Post purchase decision

This last stage is concerned with the level of customer satisfaction and dissatisfaction after the purchase of a product (Moliner et al, 2007).A research by Lin and Chen (2009 cited Pieres et al 2004 pp 34) denoted that perceived risks are likely to increase depending on whether actual purchase diifers from buying goals. The study of Tuu and Olsen (2012 cited Grewal et al, 2007 pp 82) revealed that post purchase perceived risk affect the intention to purchase a product. A research by Tuu et al (2011 cited wu & Chang 2007 pp 366) revealed that satisfaction has a great impact on consumer loyalty, especially those with higher confidence level and (cited Nijssen et al., 2003; Pritchard et al, 1999 pp 367) added that loyalty can result in repurchase behavior and intention to purchase.

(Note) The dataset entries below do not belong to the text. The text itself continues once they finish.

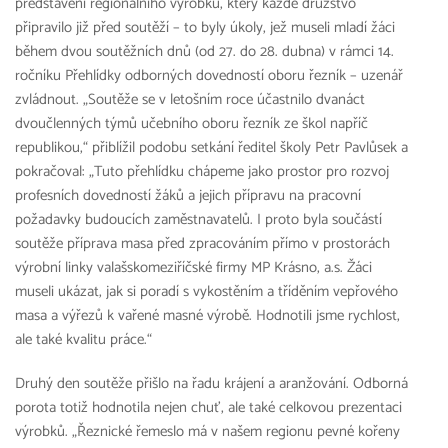
představení regionálního výrobku, který každé družstvo
připravilo již před soutěží – to byly úkoly, jež museli mladí žáci
během dvou soutěžních dnů (od 27. do 28. dubna) v rámci 14.
ročníku Přehlídky odborných dovedností oboru řezník – uzenář
zvládnout. „Soutěže se v letošním roce účastnilo dvanáct
dvoučlenných týmů učebního oboru řezník ze škol napříč
republikou,“ přiblížil podobu setkání ředitel školy Petr Pavlůsek a
pokračoval: „Tuto přehlídku chápeme jako prostor pro rozvoj
profesních dovedností žáků a jejich přípravu na pracovní
požadavky budoucích zaměstnavatelů. I proto byla součástí
soutěže příprava masa před zpracováním přímo v prostorách
výrobní linky valašskomeziříčské firmy MP Krásno, a.s. Žáci
museli ukázat, jak si poradí s vykostěním a tříděním vepřového
masa a výřezů k vařené masné výrobě. Hodnotili jsme rychlost,
ale také kvalitu práce.“
Druhý den soutěže přišlo na řadu krájení a aranžování. Odborná
porota totiž hodnotila nejen chuť, ale také celkovou prezentaci
výrobků. „Řeznické řemeslo má v našem regionu pevné kořeny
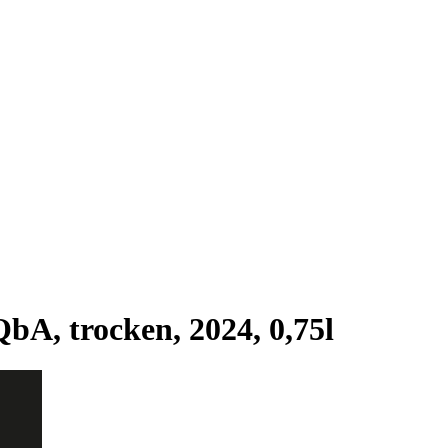
A, trocken, 2024, 0,75l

Theory of planned behavior (TPB).

The TPB (Ajzen, 1991) is a model which encompasses three main factors namely attitudes, Social norms and perceived behavioral control. Several factors affect intention to purchase a product. The proposed model is shown below:

Attitude

Intention to purchase

Risk reducing strategies

Perceived risk

(Source: Based on Ajzen, 1991)

Intention to purchase

Chen and lin (2009) defines this as “purchase intention represent what we think we will buy”.

Attitude

Attitude is concerned with the positive and negative feeling of performing a behavior (Jin & Kan, 2011). Attitude is the most powerful factor that influence purchase intent according to the TPB (Hernan et al, 2012). It is also seen to be having a positive relationship with the intention to purchase a product (Alam & Sayuti, 2011). That is, a negative attitude would lead to rejection of a purchase while a positive attitude a purchase behavior. This is also supported by other authors. They stated that there is a strong relationship between attitudes and intention to purchase (Thompson et al, 1994).

Perceived risk

The research of Tuu and Olsen (2012 cited Grewal et al, 2007 pp 82) also stated that perceived risks have negative consequences on (re)purchase intention. It also affects the behavior of strategies to reduce risk perception (Xu et al, 2010).

Risk reducing strategies

When there are high levels of perceived risks, consumers are likely to reduce these risks (Yeung & Yee, 2003). The research of Stoel and Ha (2004 cited Kim and Lenon 2000 pp 383) denoted that there is an inverse relationship between information available and perceived risks. In order to ensure their purchase, consumers should try to eliminate the risks that are likely to occur (Zhang & Lu, 2001). A study by Bao et al (2011 cited Gurnan et al 2004 pp 449) stated that when consumers face high risk situation, they will look for various forms of information. Several risk reducing strategies exist and these are discussed below:

Word of mouth

Word of mouth helps to increase the knowledge about a product (Harmancioglu et al, 2009). However, the impact on word of mouth on consumer intention to purchase a product can be both negative and positive, but still consumers are relying on this phenomenon to evaluate products to make a purchase (Lin and Lu, 2010). In the research of Wangenheim and Bayon (2004 cited Murray 1991 pp 1173) suggested that word of mouth in the decision making process reduce risks related to the decisions to make a purchase.

Packaging and labeling

Through its written information, packaging helps consumers in making their decisions as they are able to know about the product characteristics (Silayo & Speece, 2004). In the study of Tuu and Olsen (2012 cited Pienak et al 2007 pp 83) denoted that product labeling can help consumers to gain more information about a product and as such influence their purchase intention.

Free trial/ Free sample.

Free tasting is an original promotional strategy to get customers to try the product without having to be forced to buy the goods (Lockshin & Knott, 2009).

Experience

Experience has to do with consumers who little by little acquire confidence about a product through direct touch which in turn can improve the consumers’ understanding about it (Zhang & Liu, 2011). There is a decrease in level of perceived risks when someone’s experience increases concerning usage of a product (Dean, 2010). In the study of Dean (2010 cited Morgan & Steven 2008 pp 215) implied that there is a negative relationship between experience and risk perception.